The Advent Calendar Argument


Oh GOOD! It’s advent again…

Time to wheel out the age-old tradition of arguing with your children about which advent calendar they’re not going to get.  Whichever one it is.

I probably should have gone down the smug mother route of hand-making my own wooden/embroidered/hand-thrown-pottery version many years ago when they were little, and then that would be THE advent calendar.  But then you have to go to the fiddly faff of hand-filling 24 pockets with 24 handmade little treats, so maybe not.

Up until a few years ago I would reveal two basic model, card advent calendars with pictures behind windows and my two children would go wild with excitement.   Then, one year, in a moment of weakness, I gave in to mounting consumer pressure and bought them Lego advent calendars, and that was the end of the card calendars.

After that the chocolate-filled ones were the MINIMUM acceptable offering, and while I’m not the strictest mother in the world with their diet, cheap chocolate on empty little stomachs every morning didn’t sit particularly comfortably.
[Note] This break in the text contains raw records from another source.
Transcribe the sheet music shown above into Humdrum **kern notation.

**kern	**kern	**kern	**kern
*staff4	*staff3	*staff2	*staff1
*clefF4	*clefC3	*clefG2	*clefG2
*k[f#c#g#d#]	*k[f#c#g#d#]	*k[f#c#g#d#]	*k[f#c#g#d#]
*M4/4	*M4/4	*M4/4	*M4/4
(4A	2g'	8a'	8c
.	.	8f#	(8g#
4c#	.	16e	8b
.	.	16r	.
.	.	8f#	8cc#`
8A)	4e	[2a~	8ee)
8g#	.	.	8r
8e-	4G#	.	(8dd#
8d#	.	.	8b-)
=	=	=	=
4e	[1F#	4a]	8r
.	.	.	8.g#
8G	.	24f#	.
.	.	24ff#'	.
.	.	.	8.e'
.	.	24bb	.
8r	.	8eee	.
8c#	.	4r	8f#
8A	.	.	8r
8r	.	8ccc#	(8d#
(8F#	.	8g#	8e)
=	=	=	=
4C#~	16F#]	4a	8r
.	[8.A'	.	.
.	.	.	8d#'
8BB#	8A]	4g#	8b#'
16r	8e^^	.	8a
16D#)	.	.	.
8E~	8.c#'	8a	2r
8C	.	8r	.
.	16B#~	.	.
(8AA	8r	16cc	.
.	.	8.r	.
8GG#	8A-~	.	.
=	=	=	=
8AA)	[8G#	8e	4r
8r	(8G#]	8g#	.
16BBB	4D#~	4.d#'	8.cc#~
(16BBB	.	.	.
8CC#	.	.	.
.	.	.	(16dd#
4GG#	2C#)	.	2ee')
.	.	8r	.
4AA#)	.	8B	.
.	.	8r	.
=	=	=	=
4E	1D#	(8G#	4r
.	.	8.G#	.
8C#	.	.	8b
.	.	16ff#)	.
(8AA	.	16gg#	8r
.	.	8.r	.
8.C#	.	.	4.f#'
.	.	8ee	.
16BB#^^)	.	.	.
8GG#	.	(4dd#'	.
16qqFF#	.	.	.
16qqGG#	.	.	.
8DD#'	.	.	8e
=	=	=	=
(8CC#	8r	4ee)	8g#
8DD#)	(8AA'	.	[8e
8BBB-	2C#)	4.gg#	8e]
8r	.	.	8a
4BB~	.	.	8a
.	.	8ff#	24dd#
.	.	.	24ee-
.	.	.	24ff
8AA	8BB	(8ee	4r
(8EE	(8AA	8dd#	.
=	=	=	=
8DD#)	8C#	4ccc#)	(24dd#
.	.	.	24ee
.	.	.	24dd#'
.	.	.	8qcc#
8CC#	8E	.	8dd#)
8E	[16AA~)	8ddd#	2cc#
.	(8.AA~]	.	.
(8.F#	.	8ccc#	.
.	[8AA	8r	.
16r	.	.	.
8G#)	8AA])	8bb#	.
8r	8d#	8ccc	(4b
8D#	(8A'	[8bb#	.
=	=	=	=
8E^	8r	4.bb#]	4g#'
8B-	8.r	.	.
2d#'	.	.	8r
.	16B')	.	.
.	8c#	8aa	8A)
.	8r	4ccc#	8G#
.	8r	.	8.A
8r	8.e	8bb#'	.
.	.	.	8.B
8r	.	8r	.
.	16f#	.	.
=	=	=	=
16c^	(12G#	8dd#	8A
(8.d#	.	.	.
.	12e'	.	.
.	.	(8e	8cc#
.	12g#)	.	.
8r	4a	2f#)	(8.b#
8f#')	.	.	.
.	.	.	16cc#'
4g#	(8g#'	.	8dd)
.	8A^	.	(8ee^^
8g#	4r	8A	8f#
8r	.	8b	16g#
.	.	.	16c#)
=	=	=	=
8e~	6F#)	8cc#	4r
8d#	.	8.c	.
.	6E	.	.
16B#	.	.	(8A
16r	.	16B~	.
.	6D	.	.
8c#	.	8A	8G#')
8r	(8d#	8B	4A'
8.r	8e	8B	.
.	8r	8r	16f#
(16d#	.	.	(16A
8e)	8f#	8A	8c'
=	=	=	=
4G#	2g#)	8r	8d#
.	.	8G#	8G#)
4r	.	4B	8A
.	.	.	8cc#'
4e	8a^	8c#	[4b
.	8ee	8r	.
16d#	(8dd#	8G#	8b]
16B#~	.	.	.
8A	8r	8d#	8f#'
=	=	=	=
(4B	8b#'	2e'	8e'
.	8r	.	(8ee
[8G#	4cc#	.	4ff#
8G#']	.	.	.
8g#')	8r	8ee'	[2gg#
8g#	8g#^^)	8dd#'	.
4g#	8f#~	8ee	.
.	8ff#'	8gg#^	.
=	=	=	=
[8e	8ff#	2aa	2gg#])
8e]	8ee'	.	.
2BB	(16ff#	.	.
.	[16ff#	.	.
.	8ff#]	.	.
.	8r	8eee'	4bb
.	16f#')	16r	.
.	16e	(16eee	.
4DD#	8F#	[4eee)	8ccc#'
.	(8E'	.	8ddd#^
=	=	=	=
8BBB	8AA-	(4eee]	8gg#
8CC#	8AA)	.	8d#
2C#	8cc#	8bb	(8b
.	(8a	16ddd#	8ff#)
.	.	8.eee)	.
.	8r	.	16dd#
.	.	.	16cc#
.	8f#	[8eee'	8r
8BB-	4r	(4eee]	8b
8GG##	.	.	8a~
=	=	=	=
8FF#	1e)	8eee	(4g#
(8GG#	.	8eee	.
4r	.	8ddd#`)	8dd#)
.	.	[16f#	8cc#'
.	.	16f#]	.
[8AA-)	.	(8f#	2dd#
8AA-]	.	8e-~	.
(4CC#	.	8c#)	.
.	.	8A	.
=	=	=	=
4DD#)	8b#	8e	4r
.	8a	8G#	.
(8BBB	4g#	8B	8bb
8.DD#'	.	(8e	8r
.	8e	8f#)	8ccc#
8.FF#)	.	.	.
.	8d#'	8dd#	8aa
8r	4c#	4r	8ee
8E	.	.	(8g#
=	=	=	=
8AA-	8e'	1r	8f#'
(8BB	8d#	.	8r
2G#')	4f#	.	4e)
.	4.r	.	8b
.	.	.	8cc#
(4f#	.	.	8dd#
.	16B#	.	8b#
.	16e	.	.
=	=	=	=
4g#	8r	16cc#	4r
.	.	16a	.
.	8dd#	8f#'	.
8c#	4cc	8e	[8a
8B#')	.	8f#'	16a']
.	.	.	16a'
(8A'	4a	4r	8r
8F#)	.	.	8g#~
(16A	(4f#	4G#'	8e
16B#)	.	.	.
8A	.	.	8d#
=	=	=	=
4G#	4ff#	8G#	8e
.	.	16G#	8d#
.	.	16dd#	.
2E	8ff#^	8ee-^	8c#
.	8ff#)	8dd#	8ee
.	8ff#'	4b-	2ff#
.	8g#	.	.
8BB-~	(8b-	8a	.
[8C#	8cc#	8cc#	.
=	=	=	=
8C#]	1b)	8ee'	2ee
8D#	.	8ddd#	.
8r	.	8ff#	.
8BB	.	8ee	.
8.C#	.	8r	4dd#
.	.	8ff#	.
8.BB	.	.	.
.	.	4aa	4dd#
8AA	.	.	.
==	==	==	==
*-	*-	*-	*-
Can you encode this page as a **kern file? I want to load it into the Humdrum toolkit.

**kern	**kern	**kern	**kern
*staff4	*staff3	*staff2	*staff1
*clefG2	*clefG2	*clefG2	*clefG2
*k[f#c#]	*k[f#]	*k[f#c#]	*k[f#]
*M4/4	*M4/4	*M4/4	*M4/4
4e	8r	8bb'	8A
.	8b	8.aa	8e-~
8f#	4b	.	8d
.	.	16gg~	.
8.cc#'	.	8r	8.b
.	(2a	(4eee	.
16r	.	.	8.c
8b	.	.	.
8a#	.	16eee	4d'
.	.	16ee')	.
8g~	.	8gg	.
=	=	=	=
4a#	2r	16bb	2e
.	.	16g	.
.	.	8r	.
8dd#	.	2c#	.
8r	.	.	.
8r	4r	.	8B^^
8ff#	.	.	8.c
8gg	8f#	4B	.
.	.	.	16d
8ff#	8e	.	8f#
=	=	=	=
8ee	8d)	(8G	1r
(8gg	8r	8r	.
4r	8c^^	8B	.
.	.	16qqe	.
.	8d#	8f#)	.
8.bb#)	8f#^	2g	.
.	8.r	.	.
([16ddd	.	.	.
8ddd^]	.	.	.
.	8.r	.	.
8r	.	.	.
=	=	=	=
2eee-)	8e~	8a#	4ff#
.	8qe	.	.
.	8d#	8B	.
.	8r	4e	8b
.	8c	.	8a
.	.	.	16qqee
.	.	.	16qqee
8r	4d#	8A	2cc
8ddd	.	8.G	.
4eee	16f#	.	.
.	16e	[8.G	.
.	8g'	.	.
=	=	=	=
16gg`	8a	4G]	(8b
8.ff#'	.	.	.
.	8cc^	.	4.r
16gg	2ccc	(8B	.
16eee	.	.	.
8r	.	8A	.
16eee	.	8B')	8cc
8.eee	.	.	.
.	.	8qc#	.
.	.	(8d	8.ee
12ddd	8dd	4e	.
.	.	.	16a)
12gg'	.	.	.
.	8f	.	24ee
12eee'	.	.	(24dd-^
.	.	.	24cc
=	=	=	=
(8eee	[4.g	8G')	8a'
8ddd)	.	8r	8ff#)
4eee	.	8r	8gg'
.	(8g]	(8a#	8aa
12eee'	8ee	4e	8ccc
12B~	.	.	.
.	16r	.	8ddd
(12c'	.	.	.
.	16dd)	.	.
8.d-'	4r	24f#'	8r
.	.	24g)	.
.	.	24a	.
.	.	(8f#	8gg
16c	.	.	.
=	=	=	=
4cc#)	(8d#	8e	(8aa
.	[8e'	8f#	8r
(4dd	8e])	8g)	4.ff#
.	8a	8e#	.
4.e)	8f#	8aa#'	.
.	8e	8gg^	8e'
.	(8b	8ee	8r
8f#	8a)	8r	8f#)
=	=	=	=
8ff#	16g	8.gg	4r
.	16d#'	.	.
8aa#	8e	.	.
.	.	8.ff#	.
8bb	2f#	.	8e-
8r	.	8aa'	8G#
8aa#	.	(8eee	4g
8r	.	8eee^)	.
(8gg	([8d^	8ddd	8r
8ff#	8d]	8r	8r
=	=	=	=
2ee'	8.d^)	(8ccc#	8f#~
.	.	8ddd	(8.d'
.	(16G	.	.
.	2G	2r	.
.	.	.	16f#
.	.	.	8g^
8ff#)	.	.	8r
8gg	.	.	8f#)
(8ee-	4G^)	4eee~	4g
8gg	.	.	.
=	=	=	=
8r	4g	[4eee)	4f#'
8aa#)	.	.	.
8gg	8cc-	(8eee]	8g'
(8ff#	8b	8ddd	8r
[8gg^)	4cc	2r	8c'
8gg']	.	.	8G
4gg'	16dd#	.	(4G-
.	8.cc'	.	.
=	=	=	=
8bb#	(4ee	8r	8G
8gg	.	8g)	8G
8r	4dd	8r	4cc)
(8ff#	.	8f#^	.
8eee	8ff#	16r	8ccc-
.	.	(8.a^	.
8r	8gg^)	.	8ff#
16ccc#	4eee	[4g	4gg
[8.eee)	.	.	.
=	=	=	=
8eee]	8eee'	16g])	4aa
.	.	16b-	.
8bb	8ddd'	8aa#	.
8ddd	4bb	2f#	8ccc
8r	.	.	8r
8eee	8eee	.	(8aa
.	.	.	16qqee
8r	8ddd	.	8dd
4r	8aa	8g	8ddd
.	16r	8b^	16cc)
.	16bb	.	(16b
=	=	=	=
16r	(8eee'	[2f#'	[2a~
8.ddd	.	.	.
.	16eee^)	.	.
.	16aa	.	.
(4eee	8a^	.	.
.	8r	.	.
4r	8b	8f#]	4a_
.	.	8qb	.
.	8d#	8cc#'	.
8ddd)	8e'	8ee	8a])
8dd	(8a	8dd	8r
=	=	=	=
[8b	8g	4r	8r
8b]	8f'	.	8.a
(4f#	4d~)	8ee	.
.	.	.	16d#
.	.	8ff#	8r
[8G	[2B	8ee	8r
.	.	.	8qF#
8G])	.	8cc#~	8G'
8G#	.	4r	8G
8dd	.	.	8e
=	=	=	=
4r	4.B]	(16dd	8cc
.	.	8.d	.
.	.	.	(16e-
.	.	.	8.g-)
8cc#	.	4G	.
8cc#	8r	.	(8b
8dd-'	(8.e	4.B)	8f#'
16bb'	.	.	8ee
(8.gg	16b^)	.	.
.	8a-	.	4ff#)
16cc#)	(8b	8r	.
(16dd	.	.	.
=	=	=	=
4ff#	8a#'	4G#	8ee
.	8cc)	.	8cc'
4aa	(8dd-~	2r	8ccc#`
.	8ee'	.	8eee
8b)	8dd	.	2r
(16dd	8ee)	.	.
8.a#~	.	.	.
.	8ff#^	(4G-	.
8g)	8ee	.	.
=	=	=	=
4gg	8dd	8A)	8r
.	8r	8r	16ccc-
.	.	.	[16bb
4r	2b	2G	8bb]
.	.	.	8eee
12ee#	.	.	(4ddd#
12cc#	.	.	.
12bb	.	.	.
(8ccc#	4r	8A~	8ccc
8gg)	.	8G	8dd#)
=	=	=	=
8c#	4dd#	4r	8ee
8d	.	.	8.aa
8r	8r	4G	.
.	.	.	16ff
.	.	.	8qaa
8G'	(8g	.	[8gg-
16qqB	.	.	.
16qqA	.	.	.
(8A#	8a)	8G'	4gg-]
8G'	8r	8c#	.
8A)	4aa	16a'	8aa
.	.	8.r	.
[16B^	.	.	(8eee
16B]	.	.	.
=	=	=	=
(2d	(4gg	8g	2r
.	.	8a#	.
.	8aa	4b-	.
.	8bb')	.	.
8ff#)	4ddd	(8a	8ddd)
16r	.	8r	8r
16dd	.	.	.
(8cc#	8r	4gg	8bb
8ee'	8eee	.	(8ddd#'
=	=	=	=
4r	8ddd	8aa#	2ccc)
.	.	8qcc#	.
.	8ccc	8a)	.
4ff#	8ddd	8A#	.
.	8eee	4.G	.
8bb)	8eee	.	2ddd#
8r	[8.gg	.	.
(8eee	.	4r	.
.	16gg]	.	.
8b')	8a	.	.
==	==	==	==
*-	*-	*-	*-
As it happens, my mother happens to think along similar lines (funny that), and on cue, arrived at our house recently with a vast, practically life-size, very traditional, card advent calendar.  The children could barely disguise their disgust, but thankfully just about managed to retain their manners to thank her.

Later, in recognition of their self-control in the face of such disappointment, I kindly offered my daughter a chocolate calendar as well.  ‘No, that’s OK, Mummy,’ she replied calmly.  I couldn’t quite believe my ears and replied happily, ‘Oh well, we’ll just have the card one then.’  ‘NO!’, shouted my nine-year-old, outraged, ‘I want a makeup one.’

Thus followed an in-depth ‘discussion’ on the nature, point and origin of the festival of advent and Christmas, which included such conversational gems as:

Me: ‘Who’s birthday are we ACTUALLY celebrating?’

Her: ‘Mrs Abbot’s.’ [a teaching assistant at her school]

Me: ‘What’s Christmas really meant to be about?’

Her: ‘Presents.’

 Me: ‘It’s actually about Jesus, who was about giving and love and looking after poor people.’

Her: ‘Well I only believe in Jesus when he was a baby, not when he was a grown up.’

Last year we had an advent candle.  I think I’ll stick to that.